As the features editor, Anne would be the one to assign and edit the piece, so she’d have to give her approval.

“Sure,” Anne chirped with a smile. “I’ve just started working with a new freelancer who’s a regular at
Maxim
. She’d be perfect to work on this if she’s available.” Donna nodded and made a note.

“Margaret?” Donna asked, sounding almost timid. Margaret looked up briefly and waved a hand.

“Yes, perfect,” she said. “I was just about to suggest a similar article. That idea will do.”

“Excellent,” said Donna, making another note. She quickly recapped. “So one extra page to fashion, one to celebs, and two to features. Okay with everyone?”

She was answered with a chorus of “fine’s” and “okay’s.” Margaret abstained because she didn’t need to give her approval with the masses. Sidra kept quiet because she believed she was too good to speak in unison with anyone.

We spent the rest of the meeting outlining and confirming assignments for the September issue. Most articles were already assigned or in the works.

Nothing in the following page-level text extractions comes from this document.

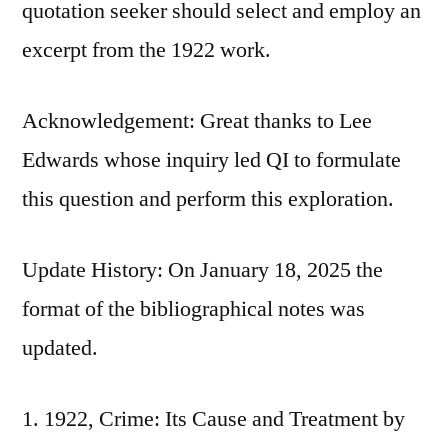
quotation seeker should select and employ an
excerpt from the 1922 work.
Acknowledgement: Great thanks to Lee
Edwards whose inquiry led QI to formulate
this question and perform this exploration.
Update History: On January 18, 2025 the
format of the bibliographical notes was
updated.
1922, Crime: Its Cause and Treatment by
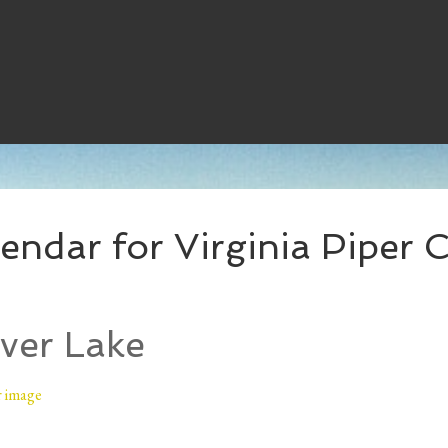
ndar for Virginia Piper C
ver Lake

Freelancers across the country were already busy tracking down “10 Ways to Land Your Dream Man,” “15 Ways to Know if His Love for You Is Real,” and “10 Ways to Earn the Promotion You Deserve.” (Although I was confident that the answers to all those questions could be found in
Mod
’s archives many times over.) The Triplets were busy putting the final touches on the wardrobes they’d take for their models to wear in Venice.

In the next month I’d have to have five proposals for November celeb cover stories, update my Julia Stiles story for September, find and interview an up-and-coming star for the new Q & A, and include a teaser for Kylie Dane’s new movie, which would come out Labor Day Weekend. Plus, I had to finish a two-page spread with quotes from various celebs about what they’d eaten for dinner the night before (Margaret’s idea), and another spread on celeb secrets to finding lasting love.

Sadly, many of our readers would blindly follow the advice of their favorite stars, many of whom were juggling dissolving marriages with steamy affairs. The majority of women didn’t think twice about taking making-yourmarriage-last tips from a thrice-divorced thirty-two-year-old television actress. Or body-toning tips from the thirty-four-year-old screen goddess whose entire body was an homage to the best plastic surgery the Western world had to offer (never mind that she had never set foot in a gym in her life). Or political advice from an MTV veejay who had once been completely stumped when asked by Jay Leno to name the vice president of the United States.

Talk about the blind leading the blind.